21 September 2009

We're all Siberians now

Colin Thubron quotes 'Shamil', an inhabitant of Severbaikalk, at the northern tip of Lake Baikal:
Young people don't feel connected with this country, because its system isn't ours. It's an old people's system. It comes from another time. So we'll go to America, or anywhere that will free us. It's not that we don't love Russia, it's just that we have to live properly. We're young men born into an old man's world. Colin Thubron, In Siberia (page 151)
Old people as individuals probably do feel some responsibility for their legacy. But old people collectively, acting politically, are different. They are bequeathing a world in which environmental challenges are addressed, if at all, when it's too late to do much about them. Similarly for man-made challenges, such as the risk of nuclear catastrophe. The systems supposed to solve global problems, and many national problems, have been given over to organizations that take an old-fashioned view of problem-solving; a command-and-control paradigm that relies on top-down identification of the causes of a problems, and the hand-picking of the most politically correct solutions. It is in that sense that we are all Siberians.
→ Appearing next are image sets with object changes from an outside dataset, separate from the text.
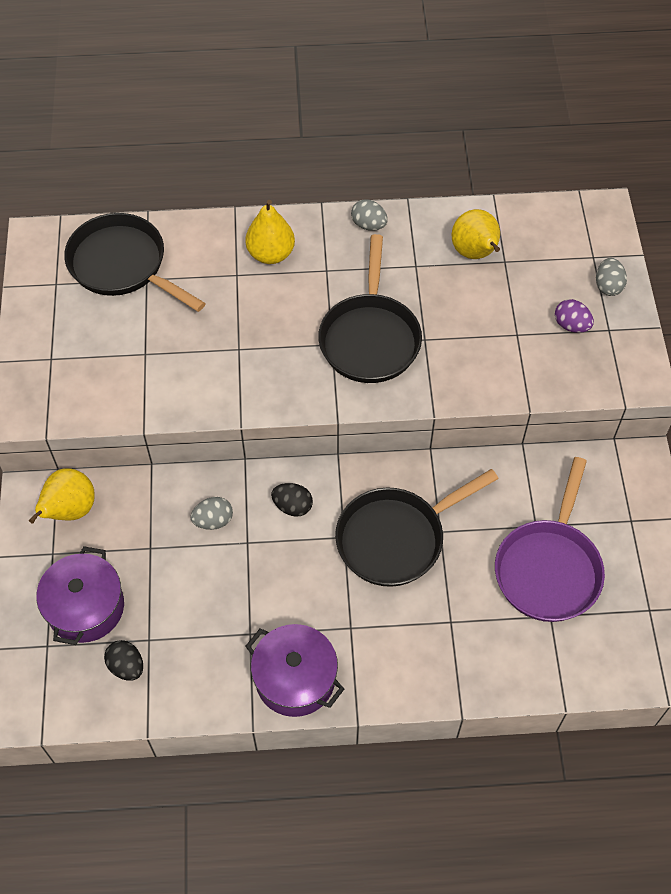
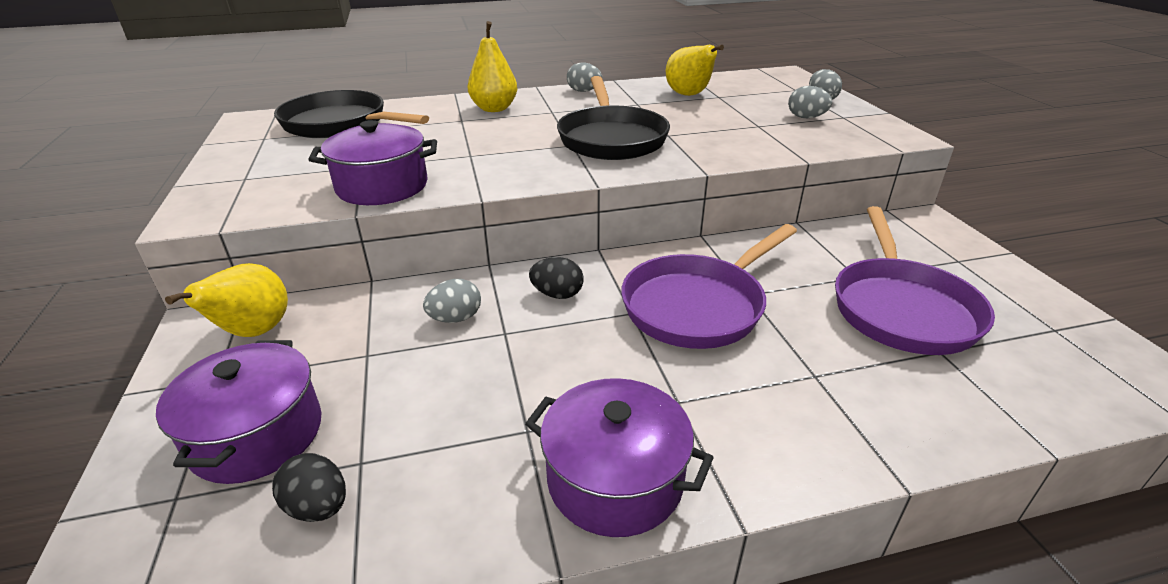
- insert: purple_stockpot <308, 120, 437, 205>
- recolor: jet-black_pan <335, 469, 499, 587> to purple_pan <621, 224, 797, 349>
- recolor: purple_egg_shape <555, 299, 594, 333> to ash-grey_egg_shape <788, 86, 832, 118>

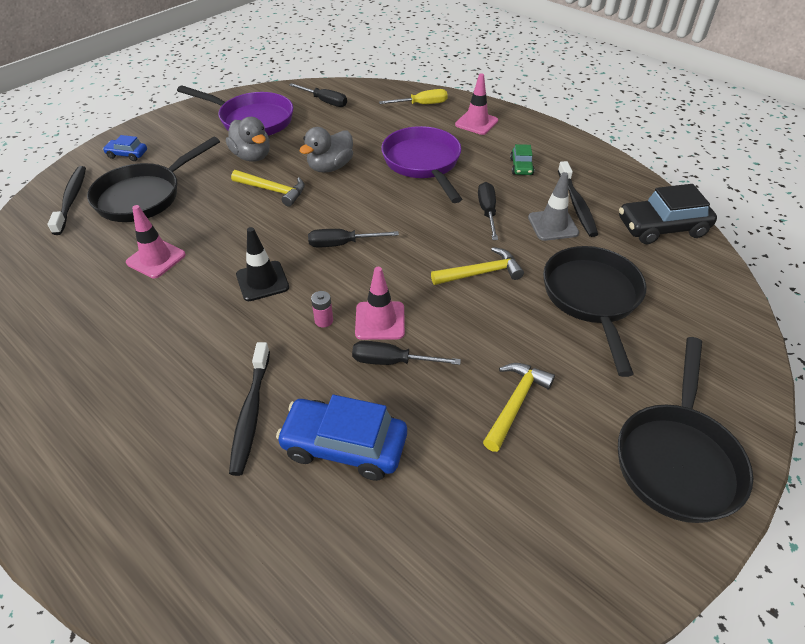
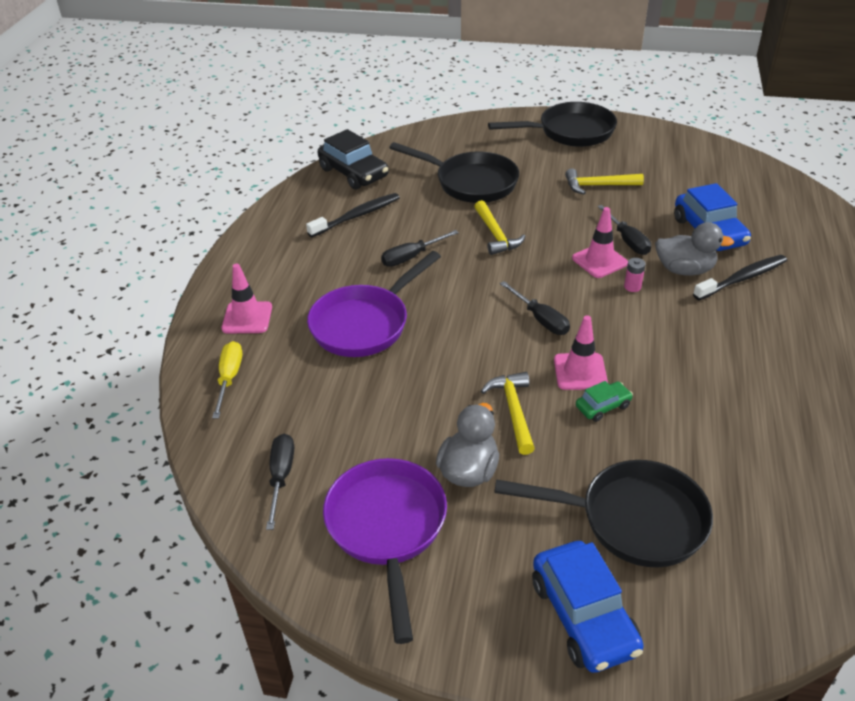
- rotate: yellow_hand_screwdriver <379, 89, 448, 104> = <212, 341, 242, 419> 45 degrees clockwise
- rotate: jet-black_pan <543, 246, 646, 377> = <389, 142, 519, 203> 120 degrees counterclockwise
- rotate: yellow_hammer <431, 247, 524, 285> = <474, 200, 525, 255> 150 degrees counterclockwise
- resize: royal_blue_car <103, 135, 147, 161> = <532, 541, 644, 673> x1.94
- move: pink_safety_cone <126, 205, 186, 278> to <554, 316, 608, 390>
- move: emerald_car <510, 144, 535, 175> to <576, 381, 633, 422>
- move: ash-grey_duck <299, 127, 353, 173> to <655, 222, 734, 275>
- delete: jet-black_dental_brush <48, 166, 86, 235>
- delete: jet-black_safety_cone <236, 227, 289, 301>
- delete: ash-grey_safety_cone <528, 172, 579, 241>

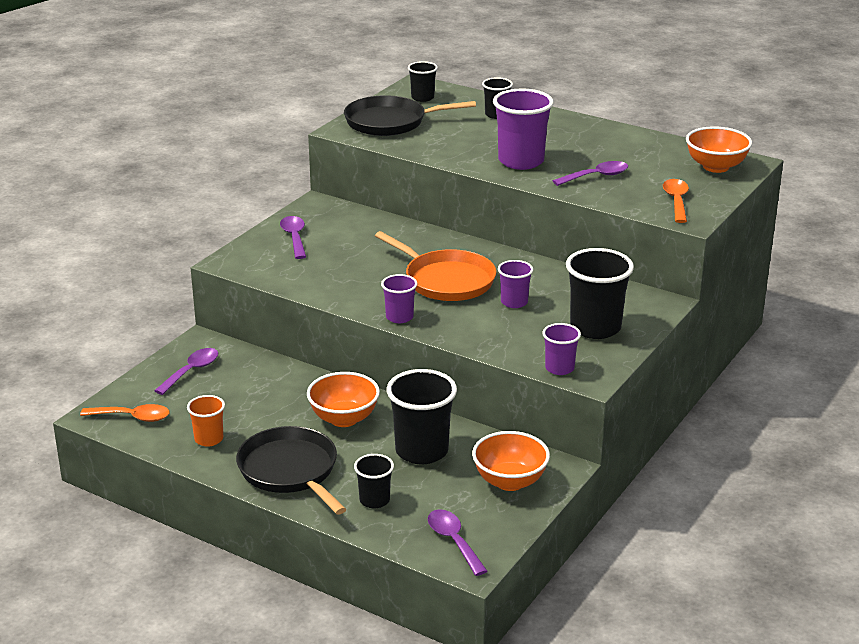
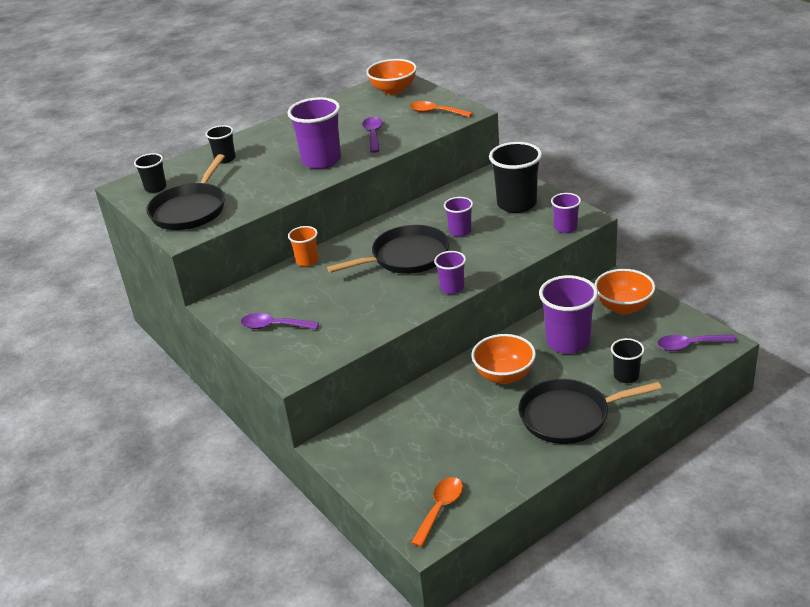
- move: orange-coloured_cup <187, 395, 225, 447> to <288, 226, 319, 267>
- recolor: orange-coloured_pan <375, 231, 496, 301> to jet-black_pan <327, 225, 450, 274>
- recolor: jet-black_cup <387, 369, 457, 464> to purple_cup <539, 275, 598, 354>
- delete: purple_spoon <154, 348, 218, 395>

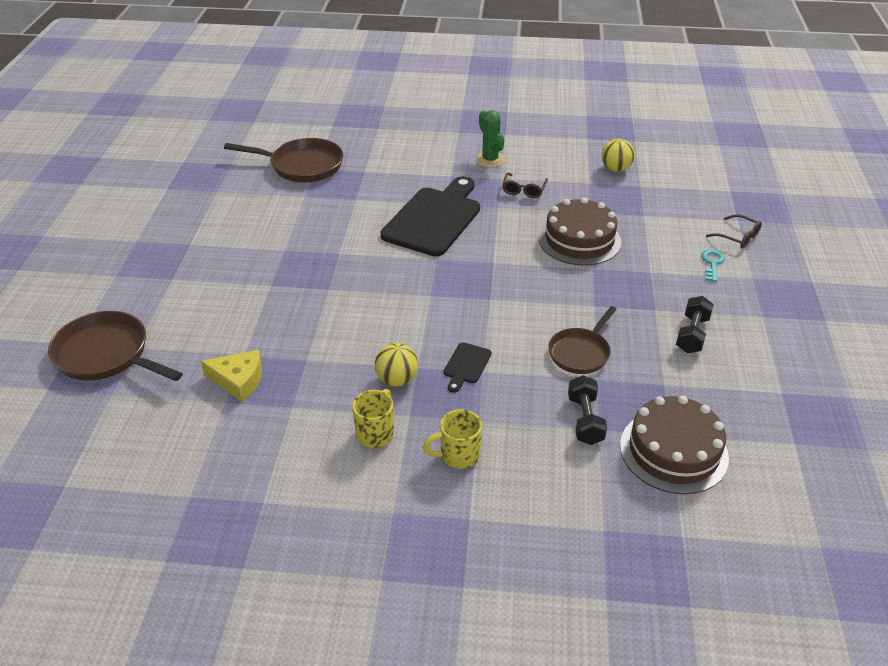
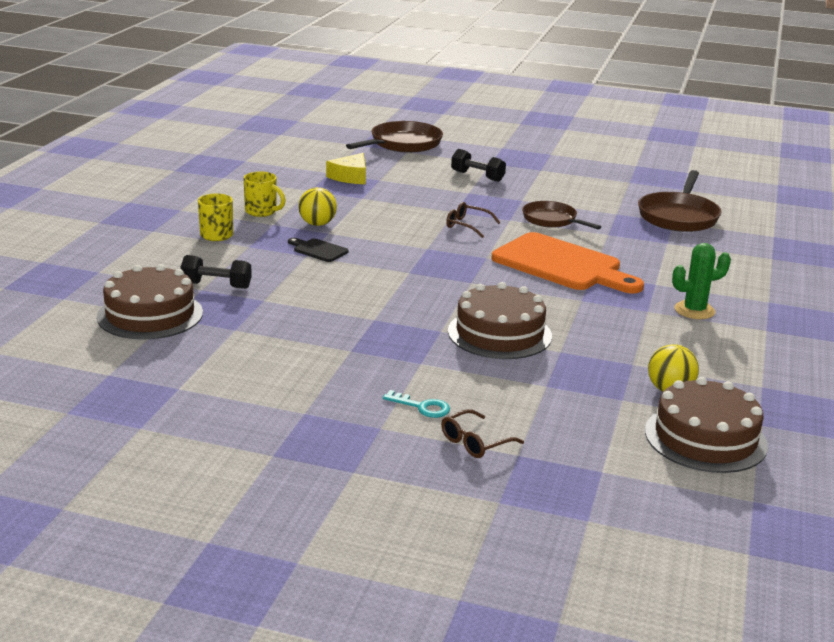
- move: russet_spectacles <502, 173, 548, 198> to <446, 202, 501, 238>
- move: jet-black_free_weight <676, 296, 714, 353> to <451, 149, 506, 182>
- recolor: jet-black_cutting_board <381, 176, 480, 256> to orange-coloured_cutting_board <491, 232, 644, 294>
- move: russet_pan <548, 306, 617, 374> to <522, 201, 601, 229>
- insert: russet_cake <645, 377, 768, 473>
A Social Policy Bond regime would be different. The identification of causes of problems would be contracted out to investors in tradable bonds, which become redeemable for a large sum only when the targeted problem has been solved. No special political caste, or priesthood, would choose how to solve the problem; that would be left to powerfully motivated bondholders, or their competitors in the bond market. In such a way, failed solutions would be swiftly terminated, rather than, as now, continued indefinitely to save political face or to prolong the life of redundant, but politically powerful, vested interests. A Social Policy Bond regime would be a young person's system, in the sense that it would reward efficiency and success rather than seniority and control.